Given that $\lim_{n\to\infty}p_n/q_n=\sqrt{2}$, how to calculate $\lim_{n\to\infty}q_n|p_n-\sqrt{2}q_n|$?
Here, $p_n$ and $q_n$ are defined by the continued fraction of $\sqrt{2}$, and $p_n=a_np_{n-1}+p_{n-2}$ and $q_n=a_nq_{n-1}+q_{n-2}$, where $a_n$ is the $n$-th number in the continued fraction representation $\sqrt{2}=[1,2,2,\cdots]$.
I did a little bit of calculation for the first few terms and found out that the result should be $\sqrt{2}/4$, but I cannot figure out how to prove this result. It seems that ordinary single variable or multivariable approaches do not work in this case. Thanks!
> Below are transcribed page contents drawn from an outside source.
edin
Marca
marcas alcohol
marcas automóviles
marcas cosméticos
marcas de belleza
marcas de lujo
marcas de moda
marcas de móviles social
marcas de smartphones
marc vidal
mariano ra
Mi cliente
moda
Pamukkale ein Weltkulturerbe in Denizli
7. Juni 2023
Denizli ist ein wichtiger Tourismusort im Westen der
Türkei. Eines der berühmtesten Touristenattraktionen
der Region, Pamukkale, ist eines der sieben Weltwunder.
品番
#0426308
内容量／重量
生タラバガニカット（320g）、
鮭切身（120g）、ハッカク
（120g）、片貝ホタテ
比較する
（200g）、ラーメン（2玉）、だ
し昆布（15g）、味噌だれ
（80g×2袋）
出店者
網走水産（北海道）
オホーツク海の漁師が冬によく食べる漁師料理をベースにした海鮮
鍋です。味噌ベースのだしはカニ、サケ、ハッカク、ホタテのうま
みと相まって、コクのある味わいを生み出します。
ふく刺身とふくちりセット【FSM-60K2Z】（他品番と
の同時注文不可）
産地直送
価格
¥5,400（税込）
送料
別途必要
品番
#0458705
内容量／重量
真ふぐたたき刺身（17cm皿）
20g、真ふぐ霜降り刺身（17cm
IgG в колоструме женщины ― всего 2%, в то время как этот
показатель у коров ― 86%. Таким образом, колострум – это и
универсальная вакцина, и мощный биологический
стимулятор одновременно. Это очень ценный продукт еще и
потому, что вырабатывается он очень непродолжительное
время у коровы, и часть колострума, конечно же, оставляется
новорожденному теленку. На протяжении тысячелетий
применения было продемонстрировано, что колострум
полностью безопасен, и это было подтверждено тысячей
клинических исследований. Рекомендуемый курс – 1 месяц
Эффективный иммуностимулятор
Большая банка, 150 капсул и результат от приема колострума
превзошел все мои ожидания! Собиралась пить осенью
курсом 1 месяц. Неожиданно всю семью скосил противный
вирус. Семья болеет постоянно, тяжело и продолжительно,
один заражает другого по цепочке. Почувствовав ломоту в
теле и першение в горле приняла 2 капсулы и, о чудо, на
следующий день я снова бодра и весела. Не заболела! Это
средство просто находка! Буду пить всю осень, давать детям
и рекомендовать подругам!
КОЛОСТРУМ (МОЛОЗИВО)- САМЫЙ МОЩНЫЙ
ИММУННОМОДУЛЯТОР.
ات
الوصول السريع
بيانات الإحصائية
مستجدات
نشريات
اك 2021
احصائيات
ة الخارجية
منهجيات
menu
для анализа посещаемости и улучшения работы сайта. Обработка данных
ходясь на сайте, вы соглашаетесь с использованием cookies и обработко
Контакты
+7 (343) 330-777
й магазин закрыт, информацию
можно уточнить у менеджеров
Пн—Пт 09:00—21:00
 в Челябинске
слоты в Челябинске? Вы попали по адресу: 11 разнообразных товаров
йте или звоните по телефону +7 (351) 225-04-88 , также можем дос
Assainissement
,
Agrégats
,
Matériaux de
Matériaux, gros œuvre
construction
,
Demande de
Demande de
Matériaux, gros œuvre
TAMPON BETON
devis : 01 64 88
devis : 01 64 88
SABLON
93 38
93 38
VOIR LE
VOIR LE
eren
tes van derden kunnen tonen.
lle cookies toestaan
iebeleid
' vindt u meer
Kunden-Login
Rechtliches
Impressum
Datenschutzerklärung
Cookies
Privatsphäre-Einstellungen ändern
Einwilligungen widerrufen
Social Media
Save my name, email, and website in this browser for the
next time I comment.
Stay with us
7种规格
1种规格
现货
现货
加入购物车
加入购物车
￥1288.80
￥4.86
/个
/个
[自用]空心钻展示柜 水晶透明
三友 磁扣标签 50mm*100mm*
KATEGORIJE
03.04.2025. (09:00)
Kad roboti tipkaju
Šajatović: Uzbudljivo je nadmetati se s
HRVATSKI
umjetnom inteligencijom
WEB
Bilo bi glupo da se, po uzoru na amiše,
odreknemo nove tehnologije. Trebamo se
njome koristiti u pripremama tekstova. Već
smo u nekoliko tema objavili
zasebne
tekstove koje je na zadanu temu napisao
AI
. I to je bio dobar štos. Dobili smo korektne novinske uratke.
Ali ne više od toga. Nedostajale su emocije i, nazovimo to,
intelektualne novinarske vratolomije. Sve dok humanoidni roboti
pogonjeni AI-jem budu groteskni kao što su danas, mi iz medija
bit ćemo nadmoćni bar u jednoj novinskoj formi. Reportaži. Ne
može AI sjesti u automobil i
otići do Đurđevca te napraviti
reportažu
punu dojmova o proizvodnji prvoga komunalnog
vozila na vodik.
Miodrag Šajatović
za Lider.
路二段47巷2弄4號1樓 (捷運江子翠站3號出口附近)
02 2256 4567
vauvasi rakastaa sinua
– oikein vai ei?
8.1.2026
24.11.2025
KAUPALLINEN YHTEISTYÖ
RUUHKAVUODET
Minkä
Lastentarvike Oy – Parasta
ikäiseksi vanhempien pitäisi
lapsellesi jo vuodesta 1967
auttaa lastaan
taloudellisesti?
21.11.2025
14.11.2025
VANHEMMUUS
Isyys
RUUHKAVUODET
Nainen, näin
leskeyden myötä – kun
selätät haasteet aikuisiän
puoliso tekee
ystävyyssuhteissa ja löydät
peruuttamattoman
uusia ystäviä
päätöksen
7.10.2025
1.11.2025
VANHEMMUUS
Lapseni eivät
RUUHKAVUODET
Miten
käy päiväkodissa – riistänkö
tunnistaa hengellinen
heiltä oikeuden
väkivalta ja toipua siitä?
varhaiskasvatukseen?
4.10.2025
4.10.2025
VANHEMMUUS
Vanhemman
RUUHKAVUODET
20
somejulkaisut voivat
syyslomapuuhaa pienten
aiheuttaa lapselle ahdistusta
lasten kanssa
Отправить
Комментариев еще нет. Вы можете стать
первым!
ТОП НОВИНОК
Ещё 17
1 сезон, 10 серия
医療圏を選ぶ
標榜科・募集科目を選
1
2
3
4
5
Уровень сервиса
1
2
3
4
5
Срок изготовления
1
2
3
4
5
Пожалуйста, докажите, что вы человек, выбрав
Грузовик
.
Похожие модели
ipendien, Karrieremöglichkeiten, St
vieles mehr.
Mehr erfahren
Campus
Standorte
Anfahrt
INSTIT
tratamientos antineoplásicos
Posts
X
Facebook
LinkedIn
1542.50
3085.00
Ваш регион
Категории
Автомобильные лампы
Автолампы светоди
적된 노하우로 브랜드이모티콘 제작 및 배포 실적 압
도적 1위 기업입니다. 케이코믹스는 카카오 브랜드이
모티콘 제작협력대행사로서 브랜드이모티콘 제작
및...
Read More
Here it's easy to solve the recurrences in closed form: \begin{align} p_n&=\frac{(1+\sqrt2)^{n+1}+(1-\sqrt2)^{n+1}}{2} \\q_n&=\frac{(1+\sqrt2)^{n+1}-(1-\sqrt2)^{n+1}}{2\sqrt2} \end{align} (which makes $\lim\limits_{n\to\infty}q_n\big|p_n-q_n\sqrt2\big|=\frac1{2\sqrt2}$ obvious).